(Dataset items)
--
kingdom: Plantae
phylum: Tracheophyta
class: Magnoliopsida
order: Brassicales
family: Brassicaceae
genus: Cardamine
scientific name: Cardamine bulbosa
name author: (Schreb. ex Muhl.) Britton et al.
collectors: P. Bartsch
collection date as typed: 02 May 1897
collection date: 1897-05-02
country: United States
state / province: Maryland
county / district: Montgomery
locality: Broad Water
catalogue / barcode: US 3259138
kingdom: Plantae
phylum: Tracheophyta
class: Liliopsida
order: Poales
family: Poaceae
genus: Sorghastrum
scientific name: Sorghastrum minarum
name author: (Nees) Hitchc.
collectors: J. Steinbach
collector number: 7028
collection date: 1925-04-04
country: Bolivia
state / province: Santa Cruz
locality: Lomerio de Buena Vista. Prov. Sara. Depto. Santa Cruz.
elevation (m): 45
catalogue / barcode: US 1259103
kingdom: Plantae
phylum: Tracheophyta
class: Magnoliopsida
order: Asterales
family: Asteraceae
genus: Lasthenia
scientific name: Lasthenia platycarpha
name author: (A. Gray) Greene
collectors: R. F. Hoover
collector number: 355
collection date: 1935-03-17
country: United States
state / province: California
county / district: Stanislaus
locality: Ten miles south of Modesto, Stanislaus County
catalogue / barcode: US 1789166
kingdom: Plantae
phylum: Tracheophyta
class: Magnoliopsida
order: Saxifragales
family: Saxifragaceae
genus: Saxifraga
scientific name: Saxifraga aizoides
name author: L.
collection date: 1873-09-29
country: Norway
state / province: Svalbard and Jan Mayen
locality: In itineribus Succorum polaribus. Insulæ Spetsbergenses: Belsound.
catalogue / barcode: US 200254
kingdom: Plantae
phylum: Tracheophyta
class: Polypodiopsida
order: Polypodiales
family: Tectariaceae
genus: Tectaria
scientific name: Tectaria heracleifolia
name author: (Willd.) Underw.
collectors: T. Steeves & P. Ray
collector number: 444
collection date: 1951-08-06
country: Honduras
--
Pull out the lines of the records word for word. Begin at the line that has "collector number: 355", and stop after the final line of the records.

collector number: 355
collection date: 1935-03-17
country: United States
state / province: California
county / district: Stanislaus
locality: Ten miles south of Modesto, Stanislaus County
catalogue / barcode: US 1789166
kingdom: Plantae
phylum: Tracheophyta
class: Magnoliopsida
order: Saxifragales
family: Saxifragaceae
genus: Saxifraga
scientific name: Saxifraga aizoides
name author: L.
collection date: 1873-09-29
country: Norway
state / province: Svalbard and Jan Mayen
locality: In itineribus Succorum polaribus. Insulæ Spetsbergenses: Belsound.
catalogue / barcode: US 200254
kingdom: Plantae
phylum: Tracheophyta
class: Polypodiopsida
order: Polypodiales
family: Tectariaceae
genus: Tectaria
scientific name: Tectaria heracleifolia
name author: (Willd.) Underw.
collectors: T. Steeves & P. Ray
collector number: 444
collection date: 1951-08-06
country: Honduras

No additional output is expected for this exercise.